Comment Re:Moral (Score 1) 124
UK perspective here:
Cards in the UK (both credit and debit*) used to be processed in much the same way americans describe their credit card processing now. You handed your card to the retailer who swiped it (in shops this would happen in your presense but I belive in places like restarants they would often take it away and swipe it) and gave you a reciept for to sign.
Then chip and pin came in and retailers were strongly encouraged** to switch. The need to get the customer to type the pin meant that portable card terminals became common and cards were generally no longer taken out of customers sight. In the early days of chip and pin it was common to hand your card to the retailer who would run it down a combined swipe/chip reader. That seems to have fallen out of use now with the normal method being for the customer to insert their card in a smartcard only slot on the pin pad (there is also typically a swipecard slot on the pin pad but it's seperate from the smarcard slot and rarely used for payment***).
More recently contactless NFC cards have come in for small payments. I haven't used one yet though.

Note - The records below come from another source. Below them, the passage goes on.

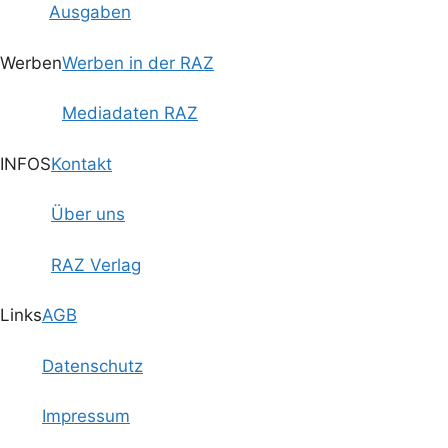
Ausgaben
Werben
Werben in der RAZ
Mediadaten RAZ
INFOS
Kontakt
Über uns
RAZ Verlag
Links
AGB
Datenschutz
Impressum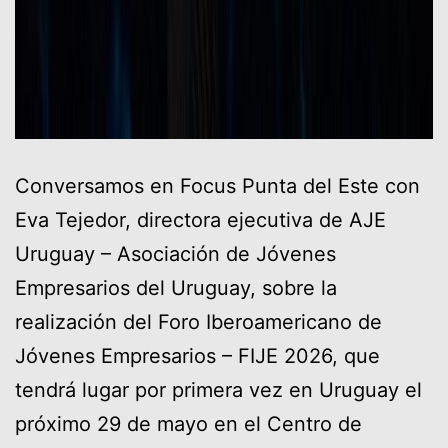
Conversamos en Focus Punta del Este con
Eva Tejedor, directora ejecutiva de AJE
Uruguay – Asociación de Jóvenes
Empresarios del Uruguay, sobre la
realización del Foro Iberoamericano de
Jóvenes Empresarios – FIJE 2026, que
tendrá lugar por primera vez en Uruguay el
próximo 29 de mayo en el Centro de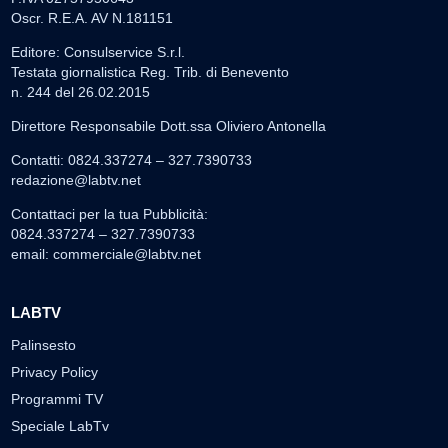
Oscr. R.E.A. AV N.181151
Editore: Consulservice S.r.l.
Testata giornalistica Reg. Trib. di Benevento
n. 244 del 26.02.2015
Direttore Responsabile Dott.ssa Oliviero Antonella
Contatti: 0824.337274 – 327.7390733
redazione@labtv.net
Contattaci per la tua Pubblicità:
0824.337274 – 327.7390733
email:
commerciale@labtv.net
LABTV
Palinsesto
Privacy Policy
Programmi TV
Speciale LabTv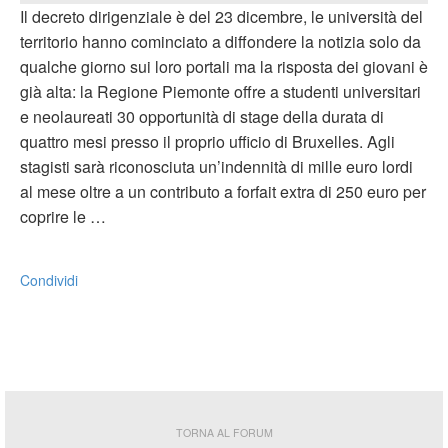
Il decreto dirigenziale è del 23 dicembre, le università del
territorio hanno cominciato a diffondere la notizia solo da
qualche giorno sui loro portali ma la risposta dei giovani è
già alta: la Regione Piemonte offre a studenti universitari
e neolaureati 30 opportunità di stage della durata di
quattro mesi presso il proprio ufficio di Bruxelles. Agli
stagisti sarà riconosciuta un’indennità di mille euro lordi
al mese oltre a un contributo a forfait extra di 250 euro per
coprire le …
Condividi
TORNA AL FORUM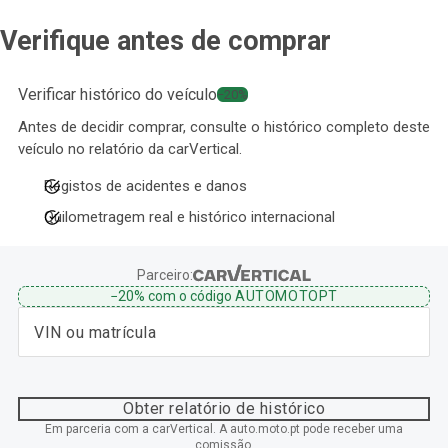
Verifique antes de comprar
Verificar histórico do veículo
−20%
Antes de decidir comprar, consulte o histórico completo deste
veículo no relatório da carVertical.
Registos de acidentes e danos
Quilometragem real e histórico internacional
Parceiro:
−20%
com o código
AUTOMOTOPT
Obter relatório de histórico
Em parceria com a carVertical. A auto.moto.pt pode receber uma
comissão.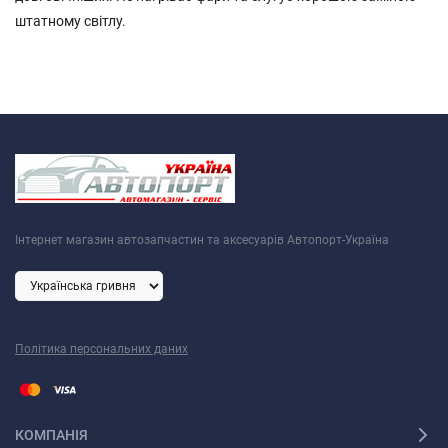
штатному світлу.
Інтернет магазин автозапчастин та аксесуарів Автопорт-Україна
Політика персональних даних
КОМПАНІЯ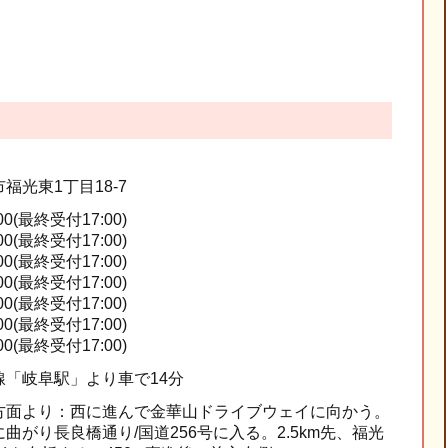
市
福光東1丁目18-7
:00(最終受付17:00)
:00(最終受付17:00)
:00(最終受付17:00)
:00(最終受付17:00)
:00(最終受付17:00)
:00(最終受付17:00)
:00(最終受付17:00)
線「岐阜駅」より車で14分
方面より：西に進んで金華山ドライブウェイに向かう。
曲がり長良橋通り/国道256号に入る。2.5km先、福光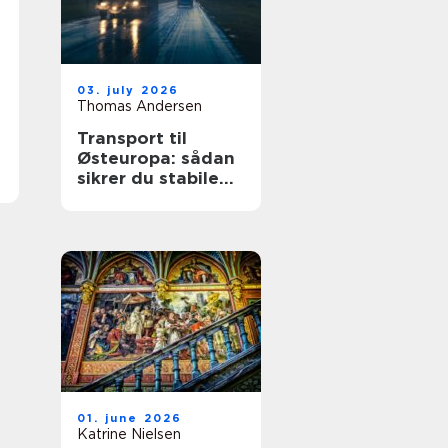
03. july 2026
Thomas Andersen
Transport til
Østeuropa: sådan
sikrer du stabile
leverancer mod
øst
01. june 2026
Katrine Nielsen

You do still occasionally come across a retailer who hasn't caught up with the times though and still does things the old fassioned way with the assistant swiping the card in a reader behind the counter. My most recent such experiance was at scan computers. Imprint machines also still exist though I belive they are generally only used during power cuts and I don't think i've ever had my card processed on one.

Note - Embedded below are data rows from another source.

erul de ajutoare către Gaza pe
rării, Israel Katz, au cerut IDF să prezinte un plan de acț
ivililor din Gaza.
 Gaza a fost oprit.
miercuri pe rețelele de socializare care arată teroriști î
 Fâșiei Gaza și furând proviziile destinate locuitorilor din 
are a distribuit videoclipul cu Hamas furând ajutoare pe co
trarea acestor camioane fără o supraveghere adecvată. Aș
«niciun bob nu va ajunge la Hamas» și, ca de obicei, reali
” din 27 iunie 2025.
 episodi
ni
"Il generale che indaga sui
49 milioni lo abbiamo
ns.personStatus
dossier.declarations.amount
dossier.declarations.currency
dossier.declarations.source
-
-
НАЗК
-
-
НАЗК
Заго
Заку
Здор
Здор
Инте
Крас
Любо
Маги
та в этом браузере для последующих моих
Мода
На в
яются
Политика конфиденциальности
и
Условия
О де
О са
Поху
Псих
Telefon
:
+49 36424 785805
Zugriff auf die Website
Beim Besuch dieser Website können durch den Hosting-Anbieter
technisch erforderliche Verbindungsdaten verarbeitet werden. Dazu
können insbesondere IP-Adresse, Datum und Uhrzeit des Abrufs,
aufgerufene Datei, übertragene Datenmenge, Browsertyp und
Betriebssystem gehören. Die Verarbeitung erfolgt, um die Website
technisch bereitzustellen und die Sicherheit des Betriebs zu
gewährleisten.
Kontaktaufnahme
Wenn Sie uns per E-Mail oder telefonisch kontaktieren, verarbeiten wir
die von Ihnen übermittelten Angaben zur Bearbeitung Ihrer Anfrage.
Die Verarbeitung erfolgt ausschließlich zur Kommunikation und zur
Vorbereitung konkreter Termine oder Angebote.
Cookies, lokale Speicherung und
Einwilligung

* The dichtomy between credit card transaction methods and debit card transaction methods that americans describe did not happen here. Credit and debit cards were and are used in the same ways on the same terminals. We do have "electronic only" debit cards that are given to children and people with terrible credit history but they are the exception not the rule.
** AIUI the card companies would accept the risk (or try and push it onto consumers by claiming that chip and pin made fraud impossible) for fraudulent chip and pin transactions whereas for fraudulent swipe and sign transactions they put the risk on the retailer.
*** Some retailers use the swipecard slot for loyalty cards, it can also be used for credit/debit cards but retailers are increasingly reluctant to do that because of the fraud risk. I imagine it sucks to be in the UK with a foriegn issued non-chip card.